Editor Meeting#5 diselenggarakan secara virtual pada:
Hari Tanggal: Sabtu , 29 Mei 2021
Waktu: 10.00-12.00 WIB
Metode: Virtual meeting (Zoom)
Pembicara :
- Yuyun Harmono, Manajer Kampanye Keadilan Iklim WALHI (Paparan kajian Walhi terkait perdagangan karbon di Indonesia
- Laksmi Dhewanthi, Dirjen PPI KLHK (Kebijakan, implementasi dan tantangan perdagangan karbon di Indonesia )
- Testimoni Warga Jambi (Upaya masyarakat menjaga hutan)

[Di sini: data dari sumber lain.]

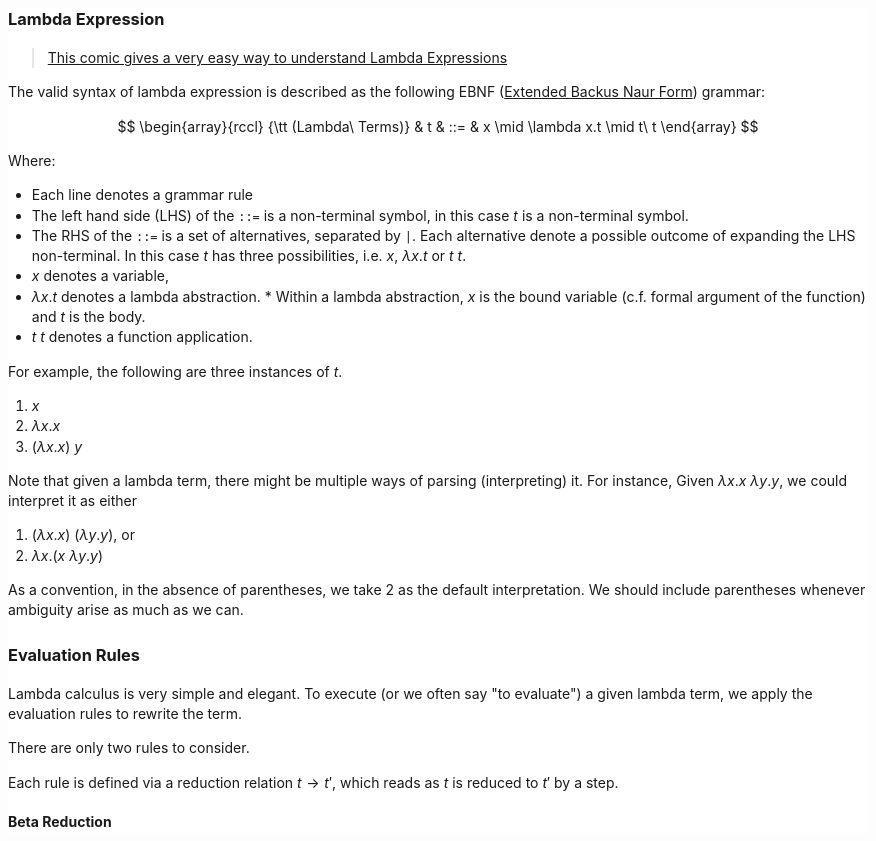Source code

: ### Lambda Expression

> [This comic gives a very easy way to understand Lambda Expressions](https://imgur.com/gallery/XBHub)

The valid syntax of lambda expression is described as the following EBNF ([Extended Backus Naur Form](https://en.wikipedia.org/wiki/Extended_Backus%E2%80%93Naur_form)) grammar:

$$
\begin{array}{rccl}
 {\tt (Lambda\ Terms)} & t & ::= & x \mid \lambda x.t \mid t\ t
\end{array}
$$

Where:

* Each line denotes a grammar rule
* The left hand side (LHS) of the `::=` is a non-terminal symbol, in this case $t$ is a non-terminal symbol.
* The RHS of the `::=` is a set of alternatives, separated by `|`. Each alternative denote a possible outcome of expanding the LHS non-terminal. In this case $t$ has three possibilities, i.e. $x$, $\lambda x.t$ or $t\ t$.
* $x$ denotes a variable,
* $\lambda x.t$ denotes a lambda abstraction.
      * Within a lambda abstraction,  $x$ is the bound variable (c.f. formal argument of the function)
and $t$ is the body.
* $t\ t$ denotes a function application.

For example, the following are three instances of $t$.

1. $x$
1. $\lambda x.x$
1. $(\lambda x.x)\ y$

Note that given a lambda term, there might be multiple ways of parsing (interpreting) it. For instance,
Given $\lambda x.x\ \lambda y.y$, we could interpret it as either

1. $(\lambda x.x)\ (\lambda y.y)$, or
2. $\lambda x.(x\ \lambda y.y)$

As a convention, in the absence of parentheses, we take 2 as the default interpretation. We should include parentheses whenever ambiguity arise as much as we can.

### Evaluation Rules

Lambda calculus is very simple and elegant. To execute (or we often say "to evaluate") a given lambda term, we apply the evaluation rules to rewrite the term.

There are only two rules to consider.

Each rule is defined via a reduction relation $t \longrightarrow t'$, which reads as $t$ is reduced to $t'$ by a step.

#### Beta Reduction
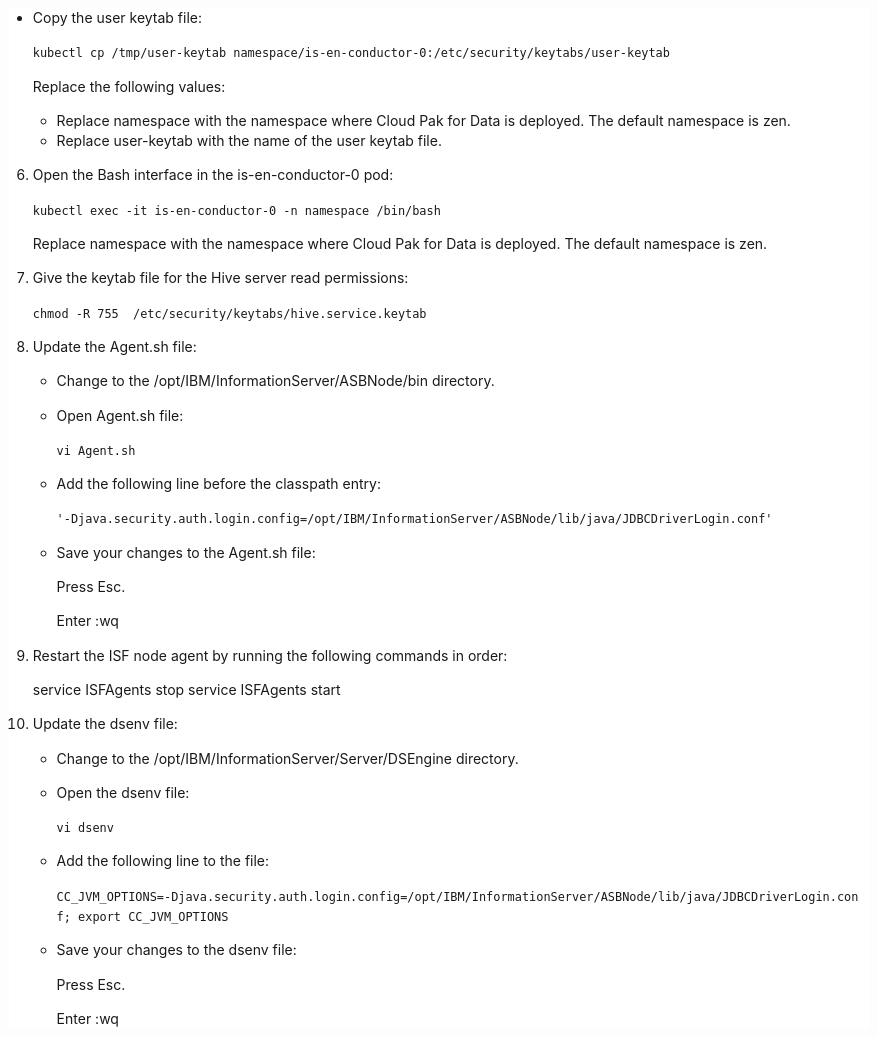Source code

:   - Copy the user keytab file:

         kubectl cp /tmp/user-keytab namespace/is-en-conductor-0:/etc/security/keytabs/user-keytab

     Replace the following values:

     - Replace namespace with the namespace where Cloud Pak for Data is deployed. The default namespace is zen.
     - Replace user-keytab with the name of the user keytab file.

6. Open the Bash interface in the is-en-conductor-0 pod:

       kubectl exec -it is-en-conductor-0 -n namespace /bin/bash

   Replace namespace with the namespace where Cloud Pak for Data is deployed. The default namespace is zen.

7. Give the keytab file for the Hive server read permissions:

       chmod -R 755  /etc/security/keytabs/hive.service.keytab

8. Update the Agent.sh file:

   - Change to the /opt/IBM/InformationServer/ASBNode/bin directory.

   - Open Agent.sh file:

         vi Agent.sh

   - Add the following line before the classpath entry:

         '-Djava.security.auth.login.config=/opt/IBM/InformationServer/ASBNode/lib/java/JDBCDriverLogin.conf'

   - Save your changes to the Agent.sh file:

        Press Esc.

        Enter :wq

9. Restart the ISF node agent by running the following commands in order:

   service ISFAgents stop
   service ISFAgents start

10. Update the dsenv file:

    - Change to the /opt/IBM/InformationServer/Server/DSEngine directory.

    - Open the dsenv file:

          vi dsenv

    - Add the following line to the file:

          CC_JVM_OPTIONS=-Djava.security.auth.login.config=/opt/IBM/InformationServer/ASBNode/lib/java/JDBCDriverLogin.conf; export CC_JVM_OPTIONS 

    - Save your changes to the dsenv file:

      Press Esc.

      Enter :wq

Moderator: Joni Aswira, CNN TV Indonesia
Narahubung: Sepsha (082122186624)
Overview :
Total lahan hutan Indonesia mencakup sekitar 94,1 juta hektar, mampu menyimpan sekitar 200 ton karbon per hektar. Sedangkan sekitar 22,5 juta ha lahan gambut di Indonesia dapat menyimpan lebih dari 1.000 ton karbon per ha. Lahan mangrove di Indonesia yang luasnya sekitar 3,31 juta ha berpotensi menyimpan sekitar 227 ton karbon per ha.
Itu artinya, Indonesia memiliki potensi cukup besar dalam perdagangan karbon. Kementerian Lingkungan Hidup dan Kehutanan (KLHK) menyebutkan bahwa Indonesia berpotensi mendapatkan tambahan pendapatan sebesar Rp350 triliun dari transaksi jual beli sertifikat emisi karbon.
Perdagangan karbon adalah kegiatan jual beli sertifikat yang diberikan kepada negara yang berhasil mengurangi emisi karbon dari kegiatan mitigasi perubahan iklim. Selama ini, perdagangan karbon telah diimplementasikan melalui berbagai mekanisme, antara lain melalui Clean Development Mechanism (Mekanisme Pembangunan Bersih) yang pengaturannya berada dibawah Protokol Kyoto dan Joint Credit Mechanism (JCM), sebagai upaya dan komitmen untuk menahan laju kenaikan suhu rata-rata global di bawah 2° Celcius sesuai perjanjian Paris (Paris Agreement).
Namun, implementasinya masih menghadapi berbagai tantangan. Hingga saat ini pemerintah belum menerbitkan peraturan presiden (Perpres) sebagai landasan hukum perdagangan karbon.